When we spoke to our tutor about our idea, she thought it was a really good idea and encouraged us to carry on with our idea.
I never realised how hard it was to make something sound natural. As I am in charge of the audio for the walk, it is my job to make sure that all of it sounds natural and flows seamlessly. One of the major problems that I faced while recording/editing the audio was the wind. Because whenever we recorded the audio it was always very windy in Lincoln, the microphone easily picked it up. I did not realise until I was editing the recording just how disruptive the wind was being. I ended up having to cut out the really bad spikes of wind and just try to make the audio sound natural without it. Another problem that occurred during the editing stage was creating the final earthquake sound. Whatever I did and where ever I looked, I could not find an earthquake sound effect grand enough to finish our audio piece, and the ones that were grand enough did not turn out well coming out of headphones. In the end, I had to take audio of different natural disasters (A volcano, a forest fire, a tornado and a landslide) and mix them together to try and make a convincing earthquake sound effect. I also had problems with the earlier rumbles. When editing, I had to add in some rumble sounds to build up to the end earthquake sound and have more of an impact. However, even though while editing, I was able to clearly hear the rumble effects, when I sent it to the rest of the group, they told me that they could not hear any of them. We decided this was because of the fact that the sound effect sounded a little like wind in the background. I could hear them fine because I could see where they were and knew when to expect them whereas the others did not. To fix this problem, all I had to do was turn the volume of the rumbles up to higher than I believed necessary and everything was fine.

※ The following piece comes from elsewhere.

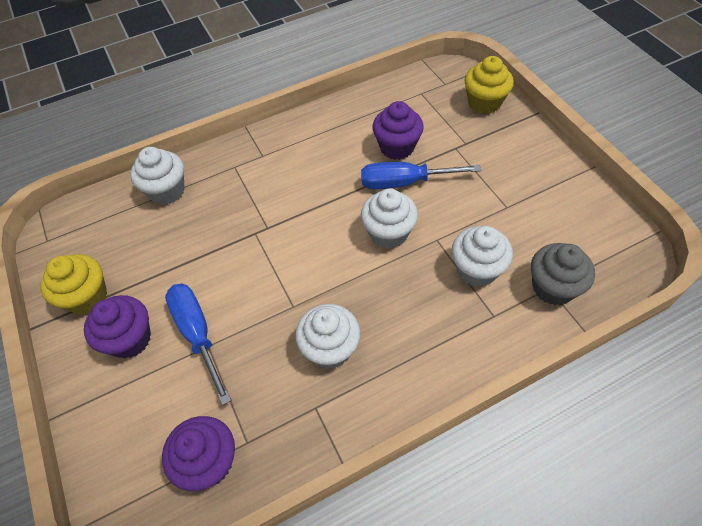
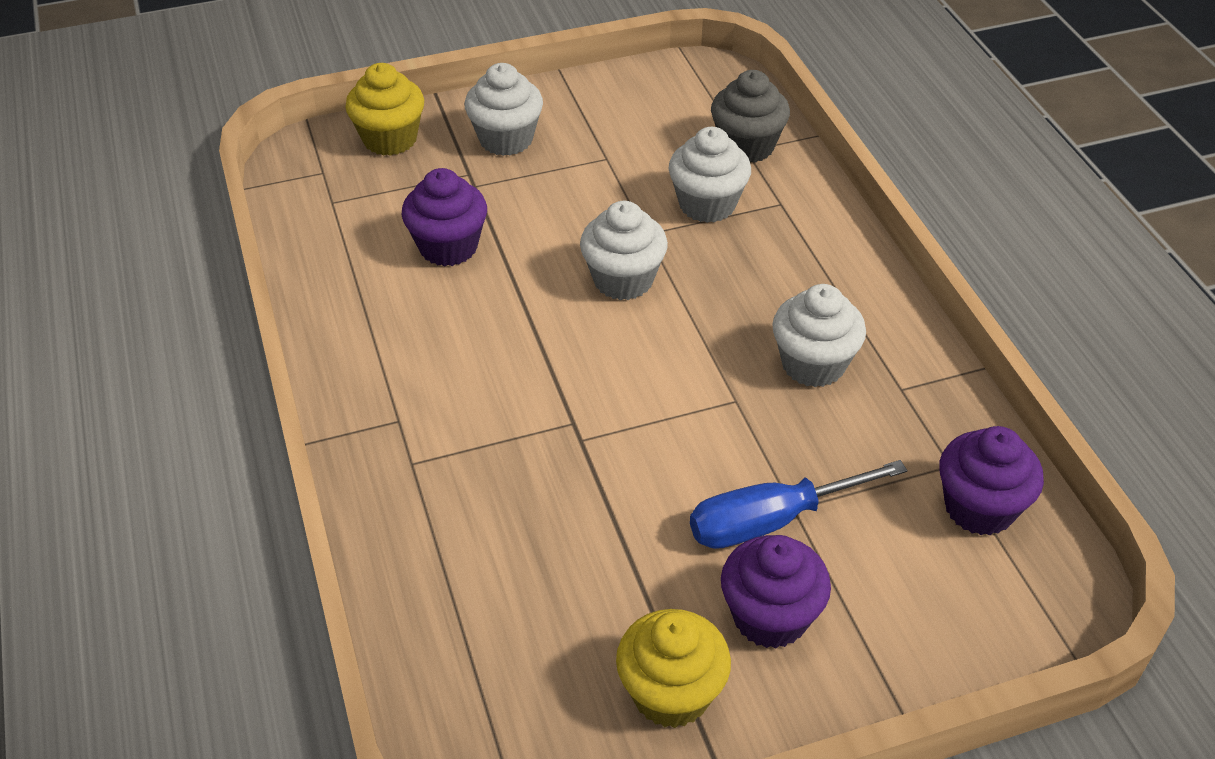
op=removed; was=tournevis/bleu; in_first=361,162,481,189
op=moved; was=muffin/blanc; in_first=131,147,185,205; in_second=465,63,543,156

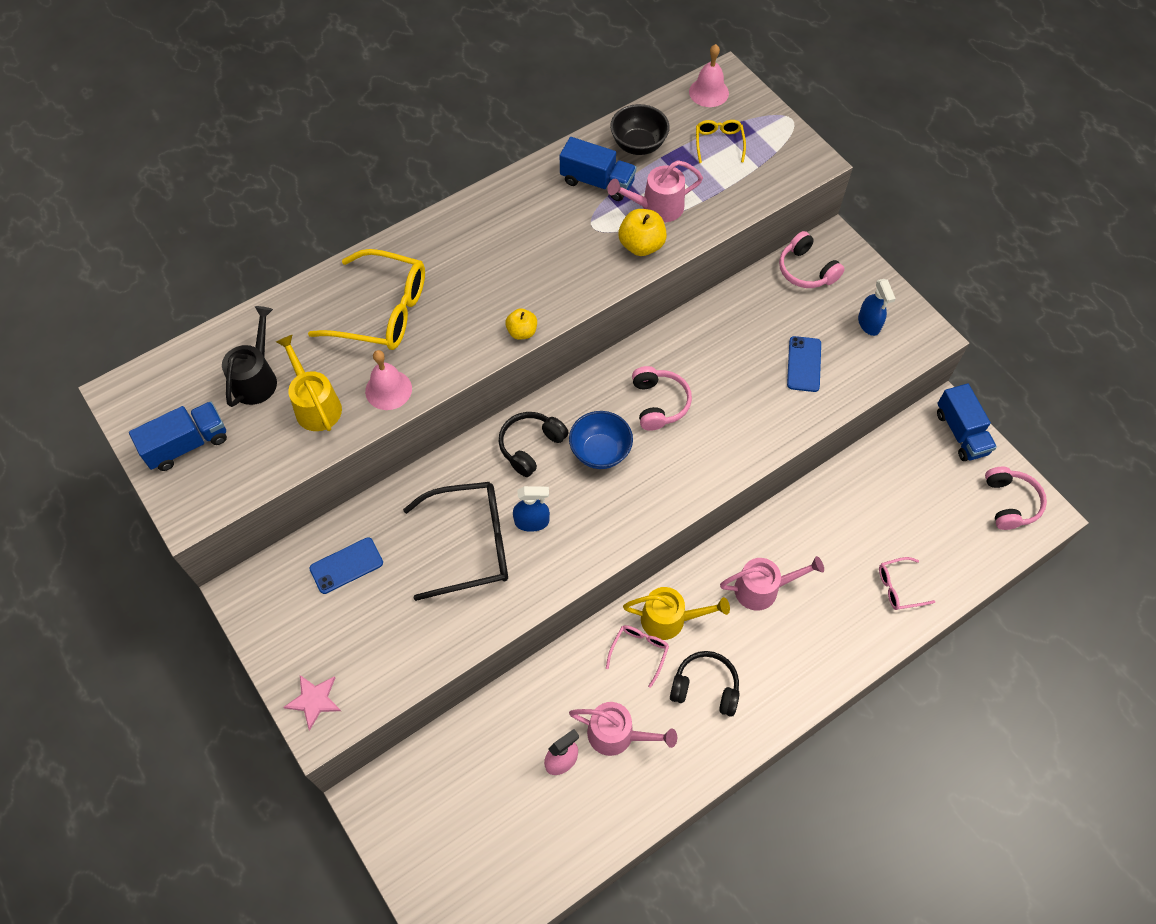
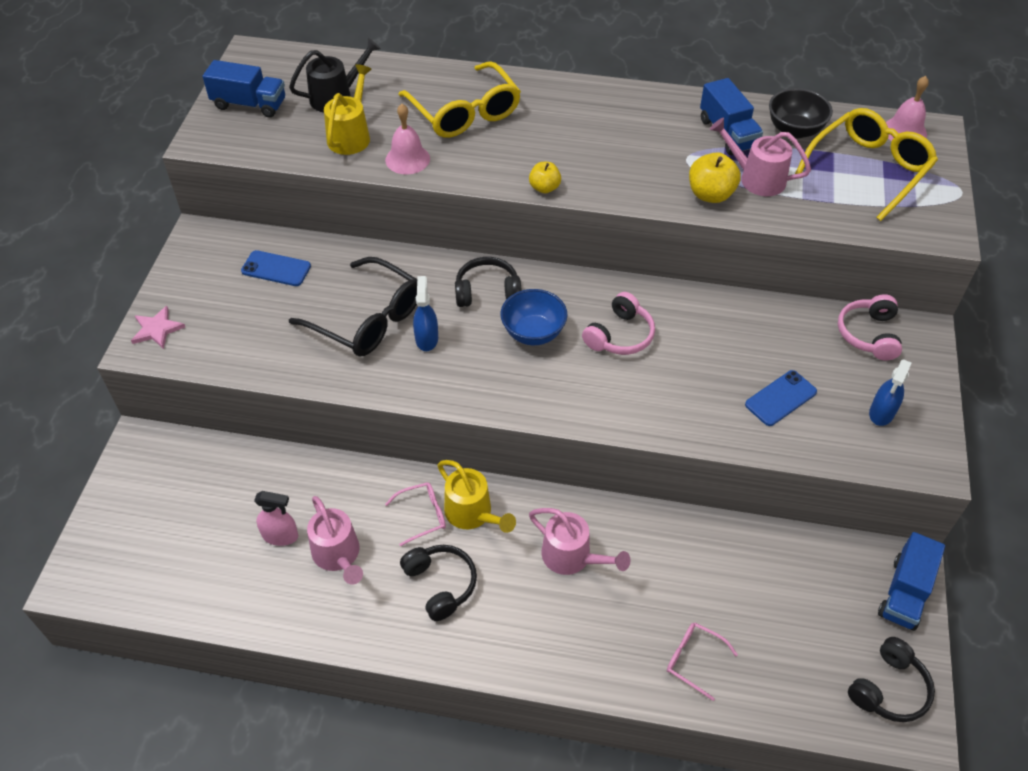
op=recoloured; was=casque audio/rose; now=casque audio/noir; in_first=985,467,1047,530; in_second=848,637,935,722
op=turned; was=vaporisateur/bleu; in_first=513,486,550,532; in_second=413,276,438,351; clockwise=-135
op=resized; was=lunettes/jaune; in_first=696,120,746,163; in_second=795,108,938,221; ratio=2.02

In the end, I am very happy with the way the audio has turned out and hope that everyone that comes to our show thinks the same. I have attached the audio so that people can have a listen.

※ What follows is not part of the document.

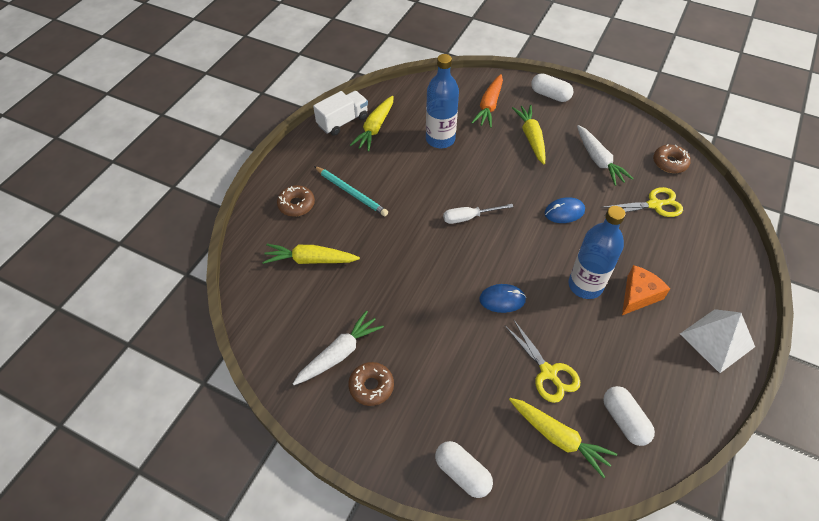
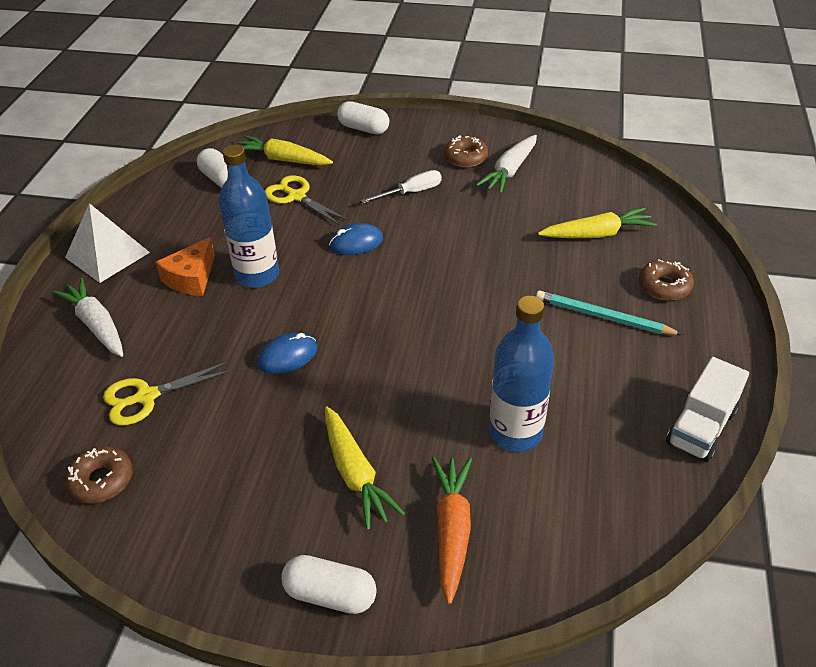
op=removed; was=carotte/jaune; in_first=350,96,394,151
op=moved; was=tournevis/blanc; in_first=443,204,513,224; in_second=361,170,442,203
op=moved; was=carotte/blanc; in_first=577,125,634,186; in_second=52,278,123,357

In the end, I believe that our final performance went rather well. Unfortunately, we did not get as many participants as we would have wished as we only had two of our tutors who were marking the performance and three of our friends. Another piece of bad luck that we received was that the weather was very bad that day. There was a lot of rain which, I believe, is what stopped many people from coming to our performance. However, regarding the people who turned up and took part in our audio walk, they were very willing to go along with the walk and did not try to ruin it by messing around. While the audio walk was in process, I had a few ideas about, if we had to redo the module again, what I would change to help improve our performance. Firstly, I would have the guide that were scattered around the walks route wear clothes or accessories that were much more recognisable when searching for them. I realised while performing that we were wearing clothes that were too normal and the audience, if they needed help, would not have seen us as easily. Another thing that I would change if I had the chance would be that I would add more technology to the performance. One of the worries that our group had while testing the audio is that it relied too heavily on our audience getting to the cathedral in just the right amount of time. If we had the technology, I would have given each audience member an mp3 player with the audio on that would only play background noises and, when they go under Exchequer Gate, only then would it start playing the earthquake sound effect. Taking part in this module has helped me to understand site specific a lot better. As I started out as someone who had never even heard of this style of performance before this, it is good to see that my knowledge of different styles of performance has grown.
Pearson, M. (2010) Site-Specific Performance. London: Palgrave Macmillan.